Радемахер тем временем, приложив ухо к двери, прислушивался, не возвращается ли Хафнер.
— А вот и наш засранец, — объявил он.
Дверь толкнули. Курт покачнулся на табурете, хулигански ухмыляясь.
— Занято! — заорал он нарочито противным голосом.
Дверь распахнулась с такой силой, что Радемахер кубарем покатился по полу вместе с табуретом. В проёме, почти касаясь чёрной фуражкой притолоки, стоял Штернберг, затянутый в свой безукоризненно элегантный мундир, презрительно спокойный, с неизменной иронической полуухмылкой на устах.
— Доброе утро, воины.
— Ой… — Радемахер медленно поднимался с четверенек. — Оберштурмбанфюрер… виноват… не знал, что это вы…
— Хорошо службу несёте, боец, — Штернберг холодно усмехнулся. — Весьма оригинально. Вашему десятнику отдельная благодарность. Где, кстати, этот несравненный декурион?
— Шарфюрер? Он это… того… — Пфайфер сделал некое замысловатое движение рукой.
— Исчерпывающее объяснение. Ладно, всё ясно. — Штернберг шагнул в комнату, скрипнув начищенными сапогами, внося в убогое солдатское обиталище лёгкий аромат хорошего одеколона, кофе, какого-то травяного настоя — запах нездешнего благополучия. Всё отделение уже стояло навытяжку вдоль стены. Хайнц с ревностью покосился на сослуживцев. Оберштурмбанфюреру требуются семеро. А в отделении — тринадцать человек. Округляя, получается два человека на место. Хорошо, что Штернбергу предоставили лишь отделение вместо обещанного взвода — меньше конкурентов. Хайнц, не мигая, в отчаянной надежде уставился на офицера.
Штернберг прошёлся от двери к окну, с нескрываемым любопытством озираясь по сторонам. У одной из коек склонился, что-то рассматривая, и усмехнулся. До Хайнца не сразу дошло, что стоит-то офицер рядом с койкой Райфа, а там поверх одеяла разложена вся богатая коллекция порнооткрыток, которые Райф любовно рассортировывал по одному ему известным признакам.

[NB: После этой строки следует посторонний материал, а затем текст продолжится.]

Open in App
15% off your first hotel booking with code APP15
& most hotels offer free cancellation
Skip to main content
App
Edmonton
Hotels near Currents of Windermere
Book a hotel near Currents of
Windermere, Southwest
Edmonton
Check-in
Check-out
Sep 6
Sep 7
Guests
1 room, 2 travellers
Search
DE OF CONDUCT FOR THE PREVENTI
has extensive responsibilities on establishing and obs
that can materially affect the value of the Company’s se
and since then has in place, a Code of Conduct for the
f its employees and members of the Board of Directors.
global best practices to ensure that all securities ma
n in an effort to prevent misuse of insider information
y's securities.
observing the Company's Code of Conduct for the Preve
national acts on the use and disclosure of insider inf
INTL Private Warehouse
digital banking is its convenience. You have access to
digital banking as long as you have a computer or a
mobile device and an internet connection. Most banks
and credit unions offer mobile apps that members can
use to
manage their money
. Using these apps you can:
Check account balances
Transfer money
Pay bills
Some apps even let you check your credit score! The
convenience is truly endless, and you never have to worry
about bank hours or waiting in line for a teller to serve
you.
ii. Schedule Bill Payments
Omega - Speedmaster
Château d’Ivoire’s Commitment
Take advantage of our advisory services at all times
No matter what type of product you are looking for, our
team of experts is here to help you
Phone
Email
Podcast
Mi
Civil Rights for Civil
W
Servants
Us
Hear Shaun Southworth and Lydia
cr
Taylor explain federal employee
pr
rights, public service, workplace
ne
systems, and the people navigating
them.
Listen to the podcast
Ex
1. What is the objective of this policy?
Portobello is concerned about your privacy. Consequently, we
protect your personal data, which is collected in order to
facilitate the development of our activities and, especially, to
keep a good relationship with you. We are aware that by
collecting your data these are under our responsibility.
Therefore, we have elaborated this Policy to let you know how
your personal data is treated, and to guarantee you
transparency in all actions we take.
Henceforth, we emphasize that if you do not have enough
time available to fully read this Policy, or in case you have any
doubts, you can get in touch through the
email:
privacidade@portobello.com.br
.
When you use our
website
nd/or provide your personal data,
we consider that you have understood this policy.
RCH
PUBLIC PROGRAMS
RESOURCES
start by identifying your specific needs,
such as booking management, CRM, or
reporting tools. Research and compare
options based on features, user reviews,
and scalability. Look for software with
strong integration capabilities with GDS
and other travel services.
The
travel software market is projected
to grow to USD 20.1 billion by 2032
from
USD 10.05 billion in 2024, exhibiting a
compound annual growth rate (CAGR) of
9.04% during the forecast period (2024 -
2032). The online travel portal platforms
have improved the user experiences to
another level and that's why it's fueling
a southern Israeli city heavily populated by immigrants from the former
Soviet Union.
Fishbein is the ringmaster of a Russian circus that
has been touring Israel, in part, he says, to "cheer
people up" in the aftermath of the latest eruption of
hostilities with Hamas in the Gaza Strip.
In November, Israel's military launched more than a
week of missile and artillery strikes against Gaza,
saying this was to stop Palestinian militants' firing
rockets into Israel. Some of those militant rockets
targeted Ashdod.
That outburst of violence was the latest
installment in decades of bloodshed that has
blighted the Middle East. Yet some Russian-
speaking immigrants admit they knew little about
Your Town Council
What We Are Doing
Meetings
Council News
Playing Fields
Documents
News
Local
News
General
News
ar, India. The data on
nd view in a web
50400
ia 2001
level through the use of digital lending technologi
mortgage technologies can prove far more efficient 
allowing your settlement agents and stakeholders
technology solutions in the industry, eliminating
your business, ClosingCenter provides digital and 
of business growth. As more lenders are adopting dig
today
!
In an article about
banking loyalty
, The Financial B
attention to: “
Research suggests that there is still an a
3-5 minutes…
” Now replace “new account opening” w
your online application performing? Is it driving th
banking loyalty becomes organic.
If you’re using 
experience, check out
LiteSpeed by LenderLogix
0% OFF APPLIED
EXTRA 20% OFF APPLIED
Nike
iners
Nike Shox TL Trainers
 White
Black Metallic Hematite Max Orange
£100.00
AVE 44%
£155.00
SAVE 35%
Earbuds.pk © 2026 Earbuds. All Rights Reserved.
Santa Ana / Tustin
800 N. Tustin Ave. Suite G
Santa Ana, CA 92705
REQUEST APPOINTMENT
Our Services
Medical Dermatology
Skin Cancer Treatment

— Весело живёте, викинги. Сущая Вальхалла. Хоть бы потрудились спрятать всё это куда-нибудь, бесстыдники.
Райф со страдальческой физиономией дёрнулся из строя, желая, видать, немедленно исправить оплошность. Штернберг бархатно рассмеялся — похоже, всё происходящее его здорово развлекало.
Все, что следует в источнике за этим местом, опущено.